## Work to complete
Copy every line of the listing below word for word, leaving out the pictures.

## Input data
--- START ---

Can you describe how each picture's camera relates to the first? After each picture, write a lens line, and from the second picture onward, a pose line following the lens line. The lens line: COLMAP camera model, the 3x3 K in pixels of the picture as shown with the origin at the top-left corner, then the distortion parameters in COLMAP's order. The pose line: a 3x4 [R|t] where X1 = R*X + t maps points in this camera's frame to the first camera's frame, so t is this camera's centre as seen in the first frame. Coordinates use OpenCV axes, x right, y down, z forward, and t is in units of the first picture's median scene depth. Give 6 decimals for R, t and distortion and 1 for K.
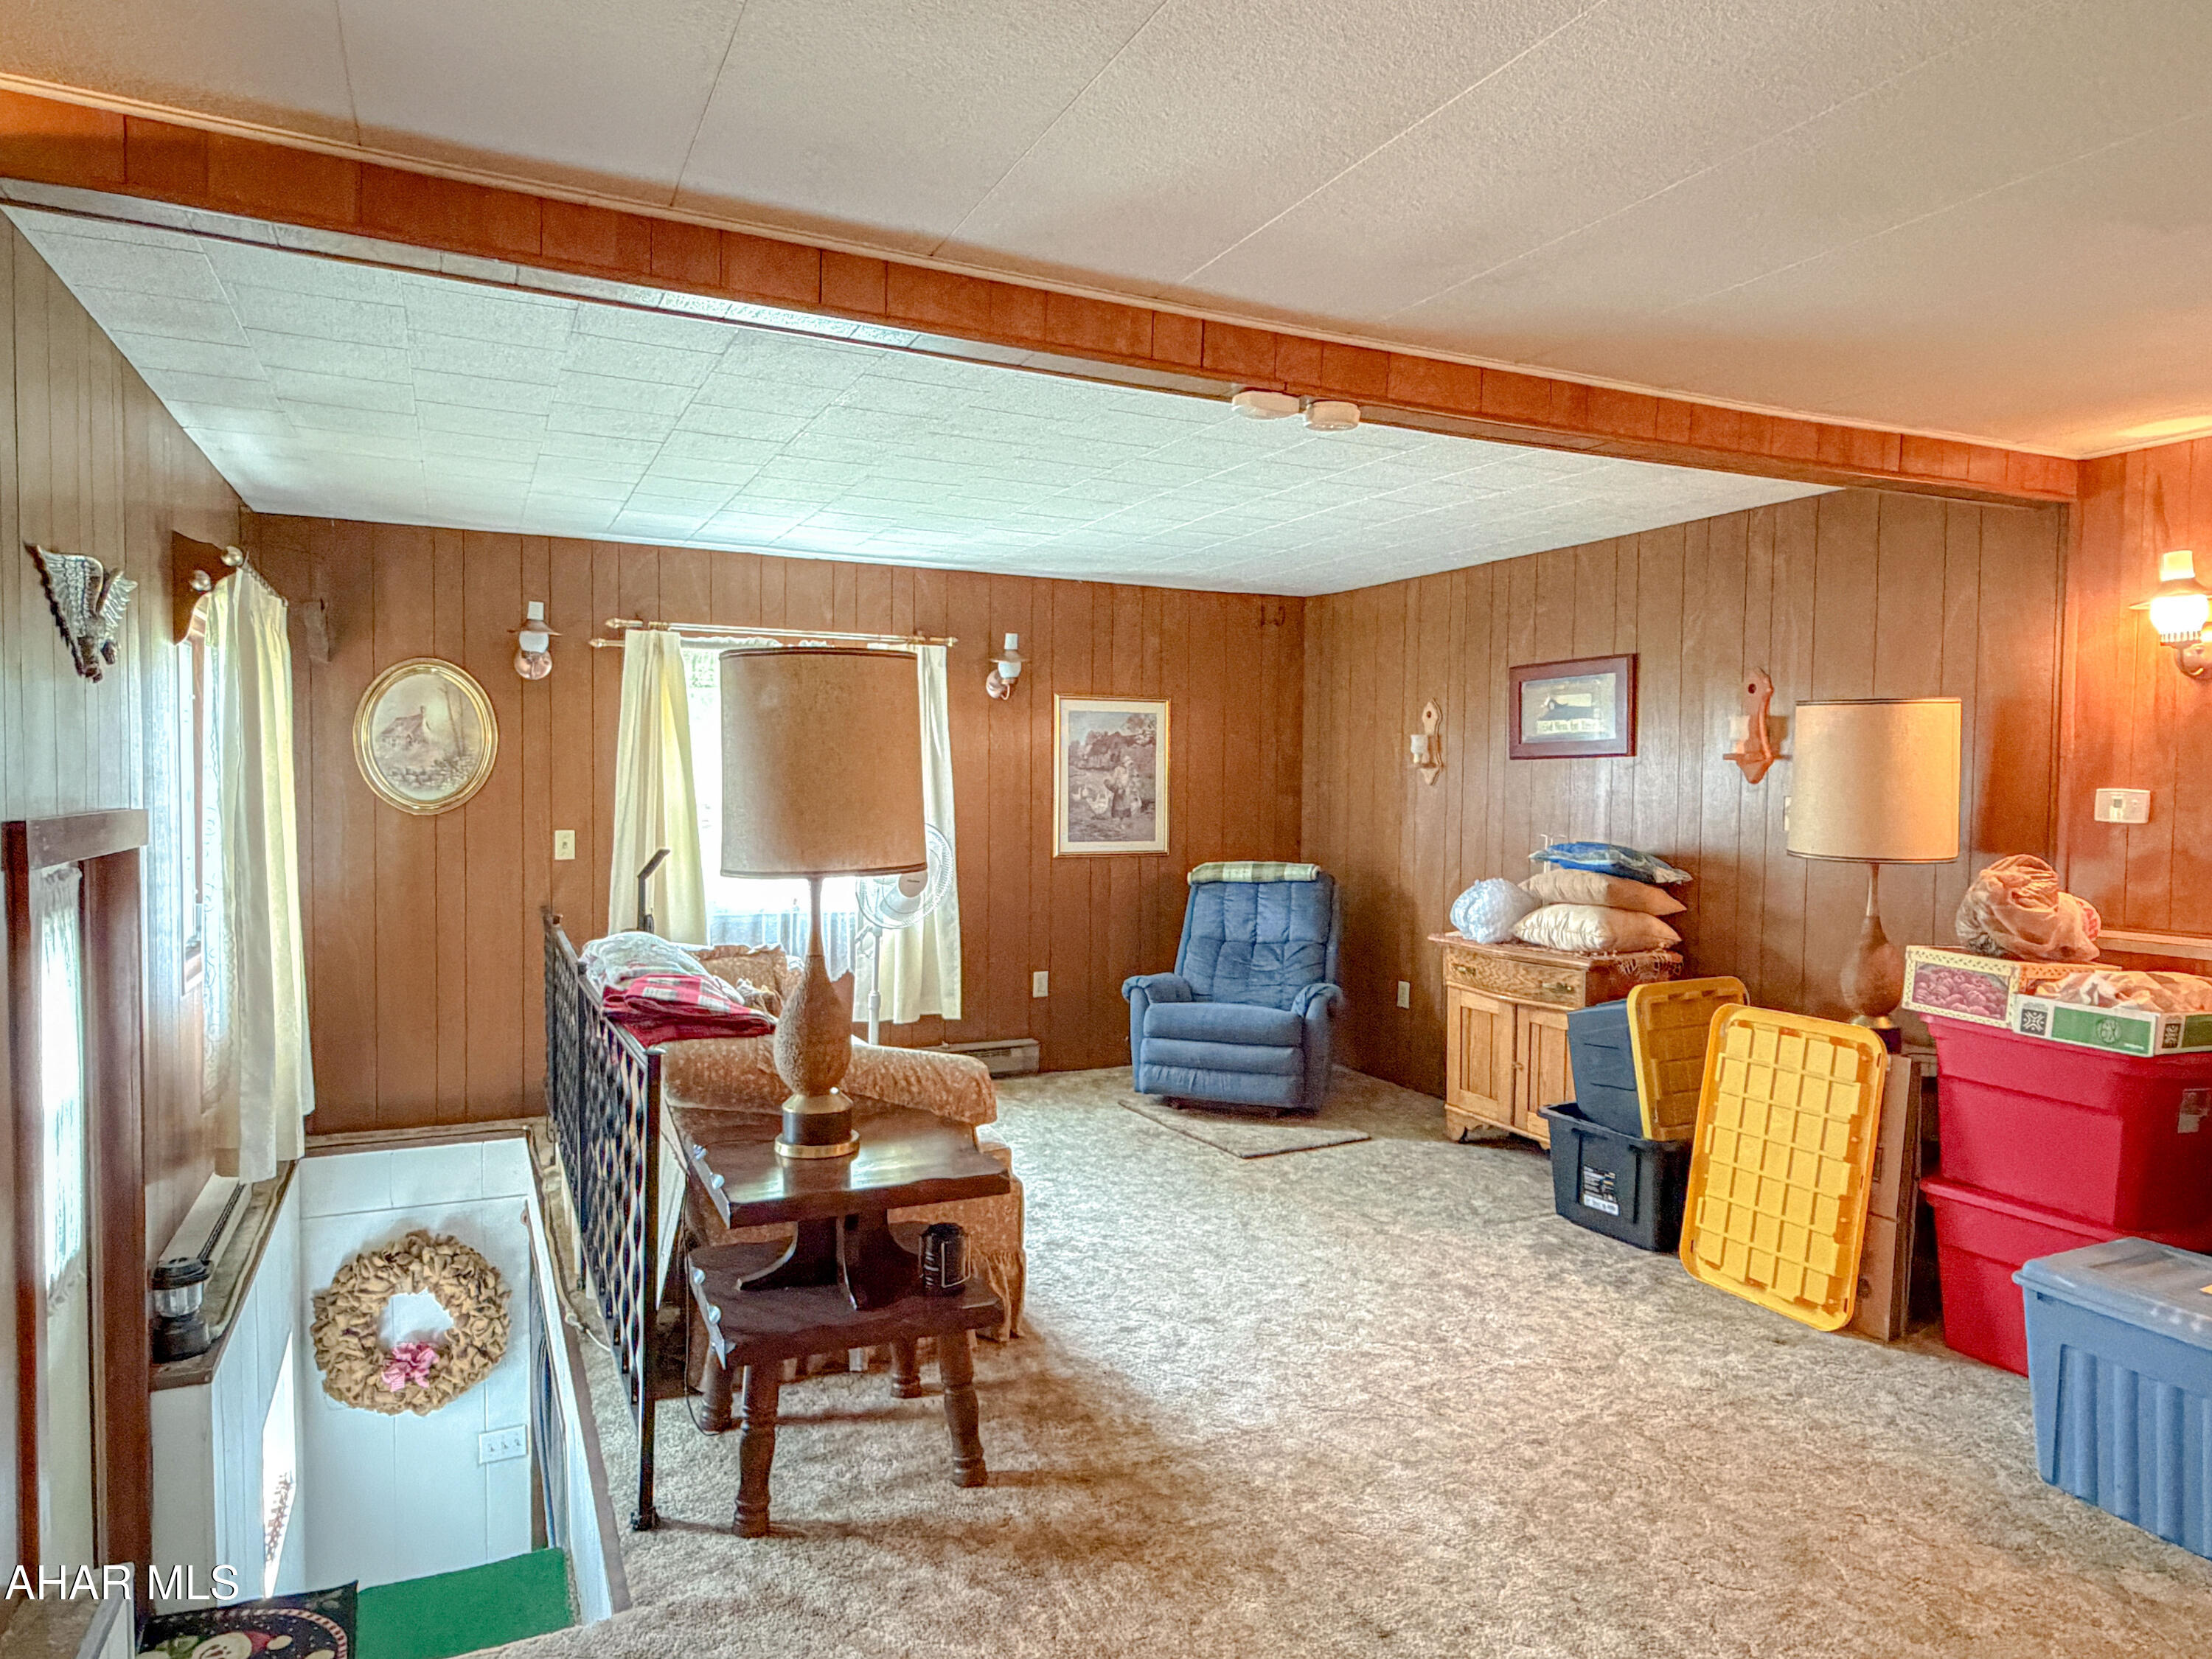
lens RADIAL K [[1354.9, 0, 1107.8], [0, 1354.9, 832.2], [0, 0, 1]] dist [-0.001152, 0.000461]
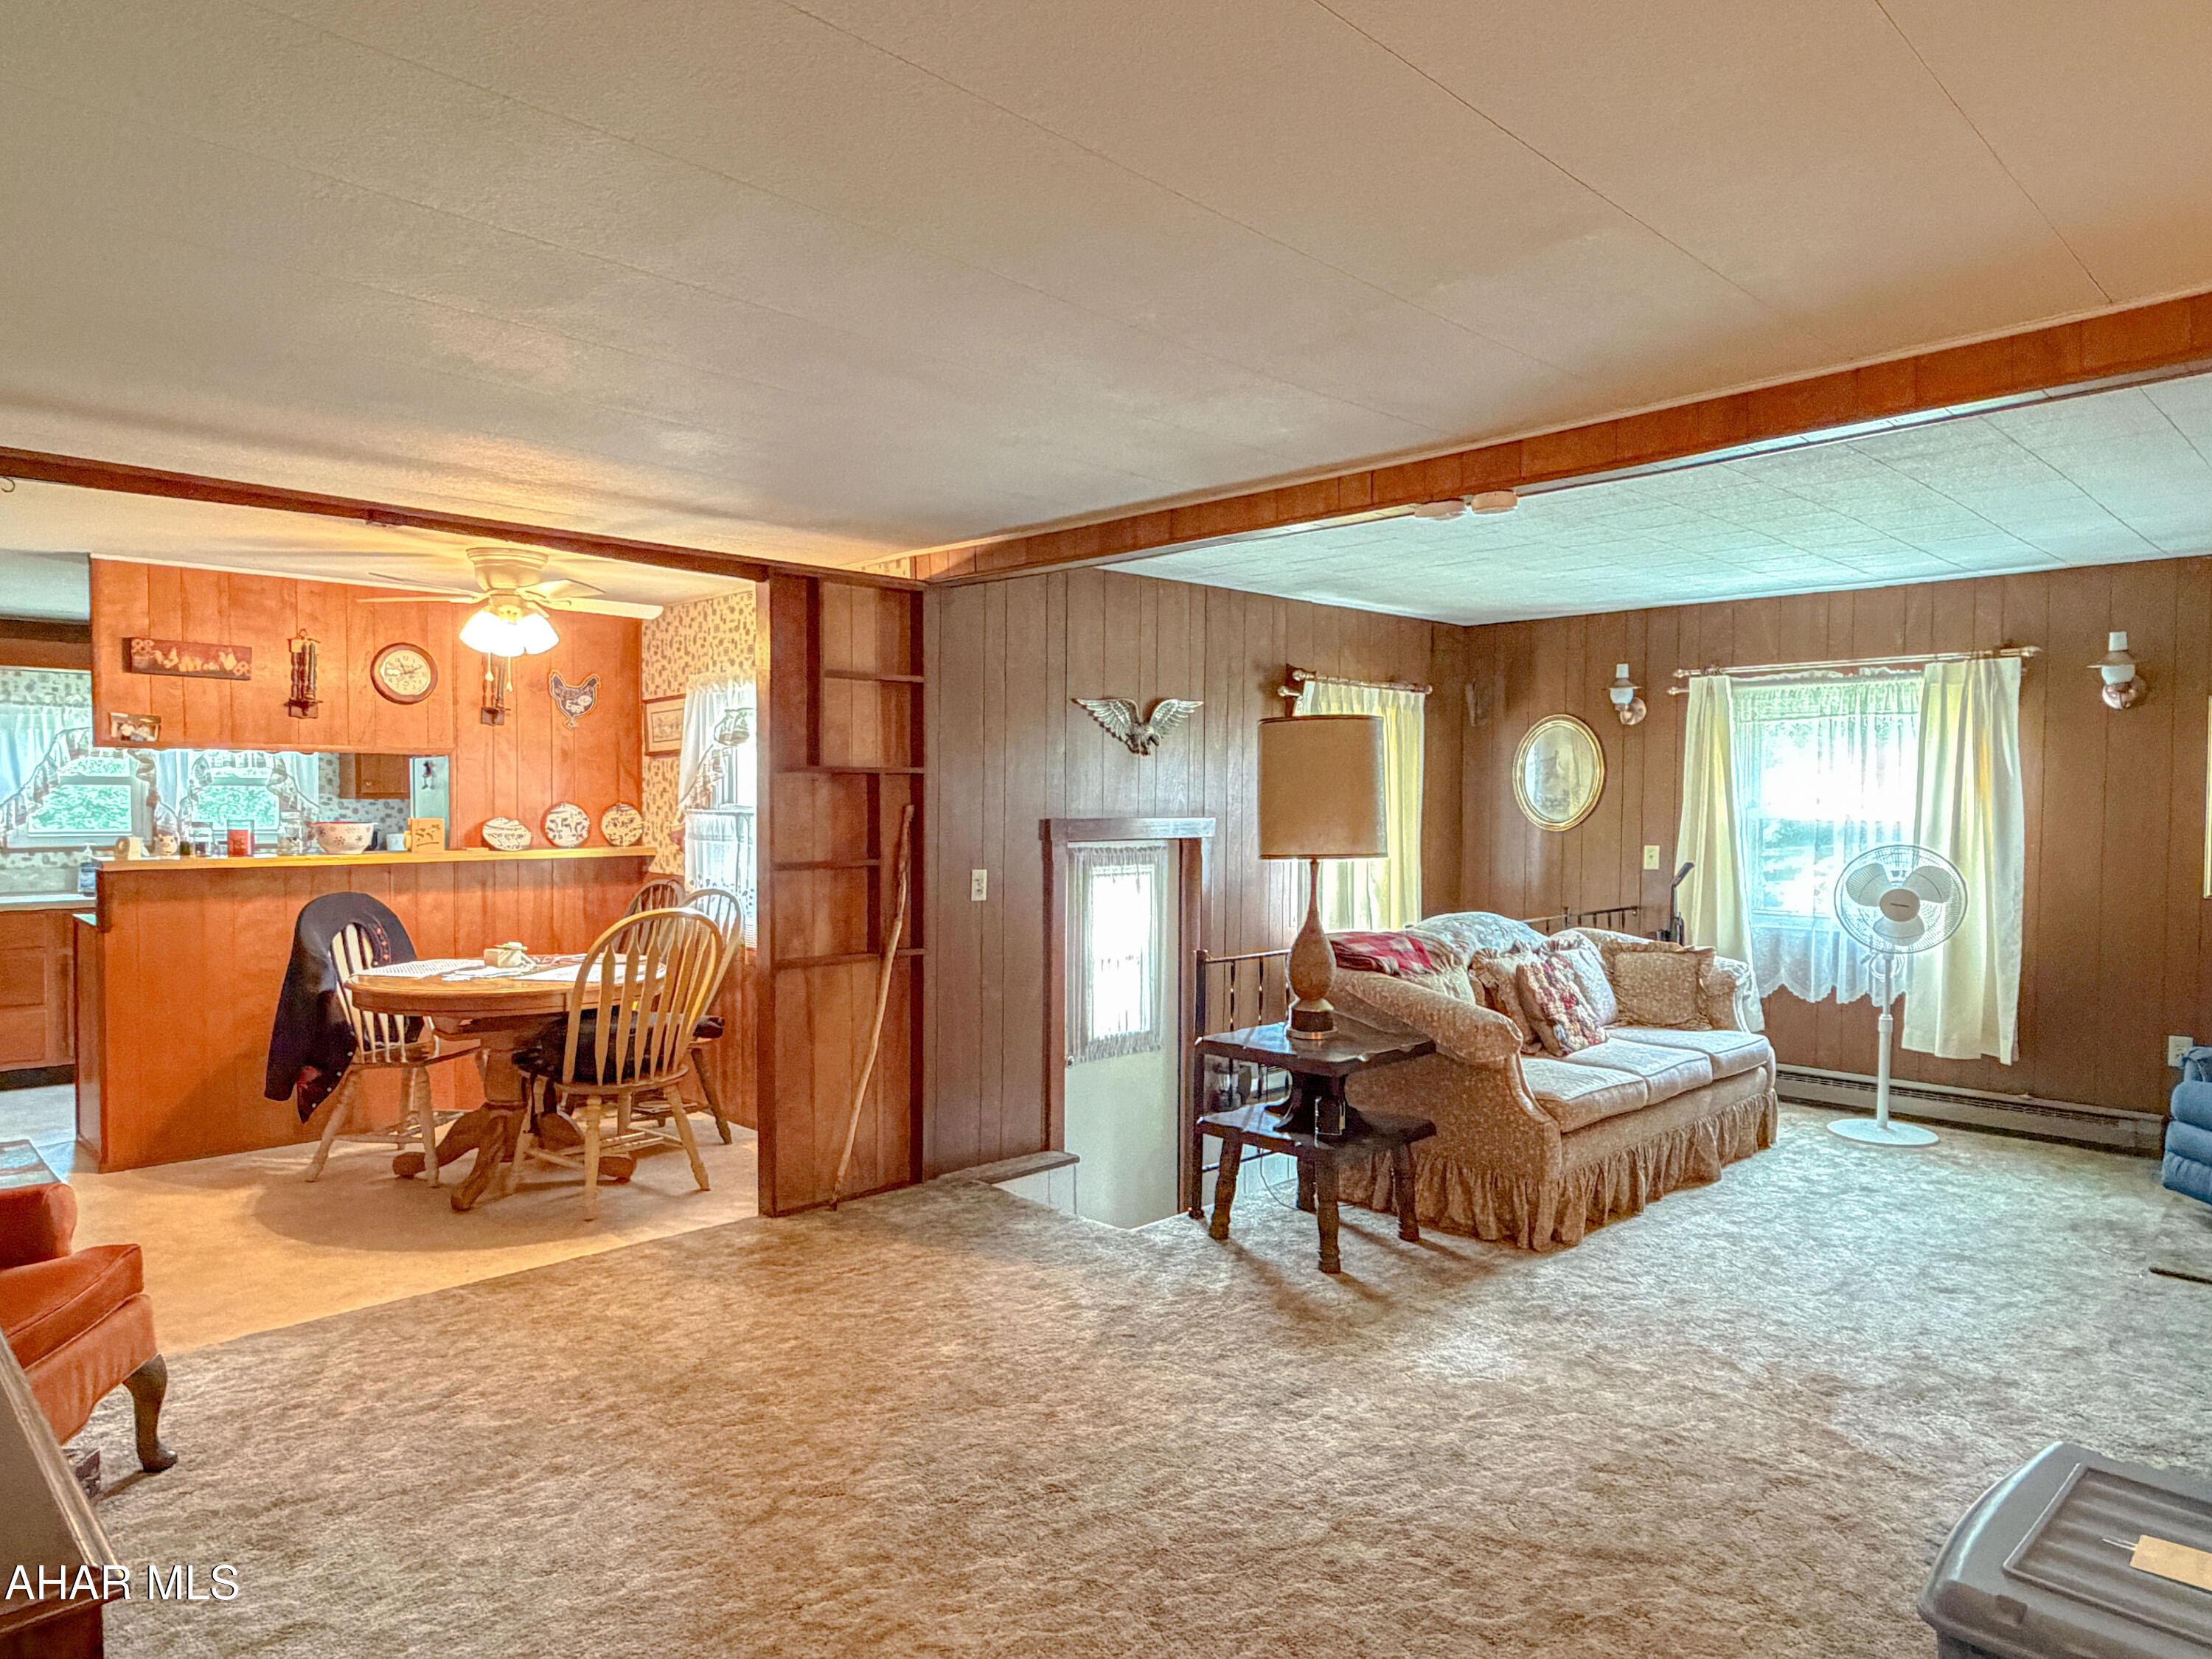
lens RADIAL K [[1354.9, 0, 1107.8], [0, 1354.9, 832.2], [0, 0, 1]] dist [-0.001152, 0.000461]
pose [[0.329148, 0.014598, -0.944165, 0.847088], [-0.038552, 0.999255, 0.002011, 0.004146], [0.943491, 0.035737, 0.329465, 0.184934]]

--- END ---

## Answer section
Can you describe how each picture's camera relates to the first? After each picture, write a lens line, and from the second picture onward, a pose line following the lens line. The lens line: COLMAP camera model, the 3x3 K in pixels of the picture as shown with the origin at the top-left corner, then the distortion parameters in COLMAP's order. The pose line: a 3x4 [R|t] where X1 = R*X + t maps points in this camera's frame to the first camera's frame, so t is this camera's centre as seen in the first frame. Coordinates use OpenCV axes, x right, y down, z forward, and t is in units of the first picture's median scene depth. Give 6 decimals for R, t and distortion and 1 for K.
lens RADIAL K [[1354.9, 0, 1107.8], [0, 1354.9, 832.2], [0, 0, 1]] dist [-0.001152, 0.000461]
lens RADIAL K [[1354.9, 0, 1107.8], [0, 1354.9, 832.2], [0, 0, 1]] dist [-0.001152, 0.000461]
pose [[0.329148, 0.014598, -0.944165, 0.847088], [-0.038552, 0.999255, 0.002011, 0.004146], [0.943491, 0.035737, 0.329465, 0.184934]]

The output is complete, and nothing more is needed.